Assignment ▸ As soon as the line containing "neck: (825, 330)" appears in the material below, start returning lines exactly, and end with the line containing "right front paw: (829, 372)".

Input data ▸
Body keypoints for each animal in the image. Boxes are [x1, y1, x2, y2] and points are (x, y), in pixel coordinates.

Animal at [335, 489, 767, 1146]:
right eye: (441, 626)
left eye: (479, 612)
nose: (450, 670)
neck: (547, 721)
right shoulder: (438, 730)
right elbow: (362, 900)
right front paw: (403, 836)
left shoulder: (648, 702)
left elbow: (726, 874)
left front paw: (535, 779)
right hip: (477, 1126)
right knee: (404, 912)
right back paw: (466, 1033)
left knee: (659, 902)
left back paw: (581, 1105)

* * *

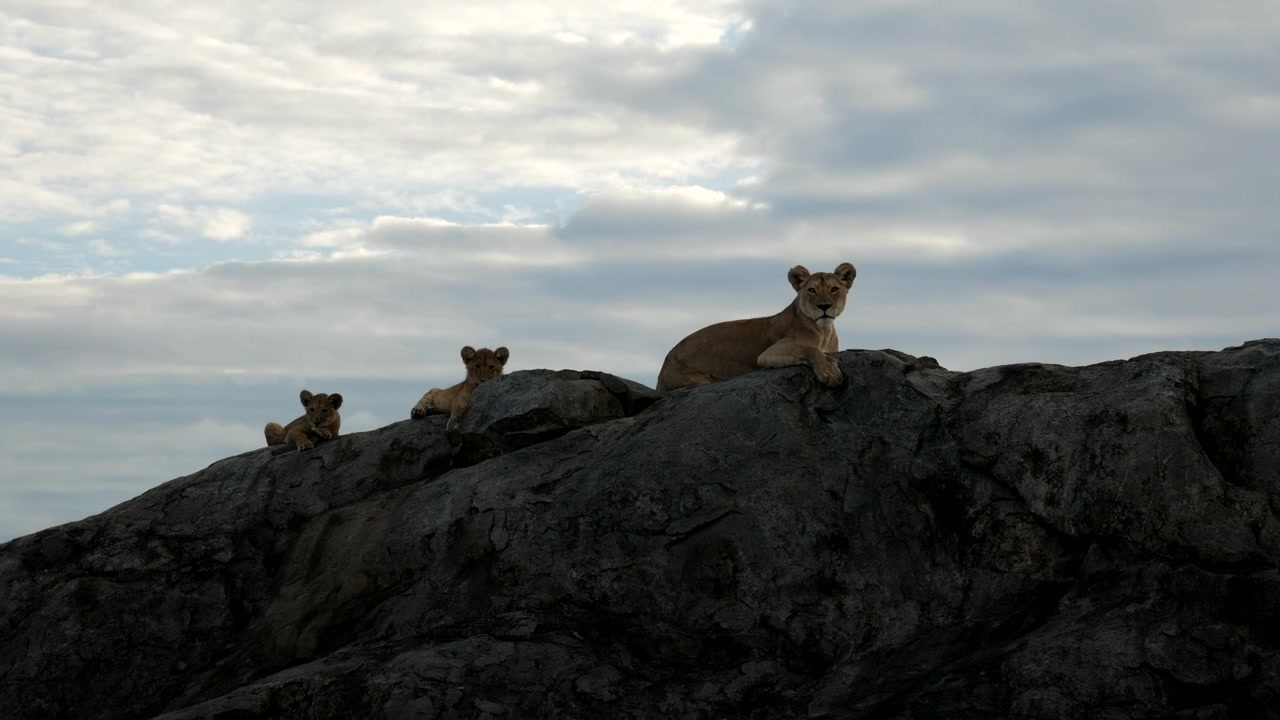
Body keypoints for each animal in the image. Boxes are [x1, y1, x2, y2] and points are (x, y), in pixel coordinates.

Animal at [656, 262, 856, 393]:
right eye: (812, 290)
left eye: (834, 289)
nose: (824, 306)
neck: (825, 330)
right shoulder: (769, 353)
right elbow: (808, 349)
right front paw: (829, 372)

==

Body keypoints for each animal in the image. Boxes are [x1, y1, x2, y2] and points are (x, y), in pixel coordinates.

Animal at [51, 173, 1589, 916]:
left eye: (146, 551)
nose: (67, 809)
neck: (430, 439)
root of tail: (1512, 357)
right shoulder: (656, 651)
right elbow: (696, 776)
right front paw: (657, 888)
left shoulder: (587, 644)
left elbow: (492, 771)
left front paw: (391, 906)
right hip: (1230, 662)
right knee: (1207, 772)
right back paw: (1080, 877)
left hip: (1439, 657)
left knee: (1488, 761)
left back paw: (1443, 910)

Answer section ▸
neck: (825, 330)
right shoulder: (769, 353)
right elbow: (808, 349)
right front paw: (829, 372)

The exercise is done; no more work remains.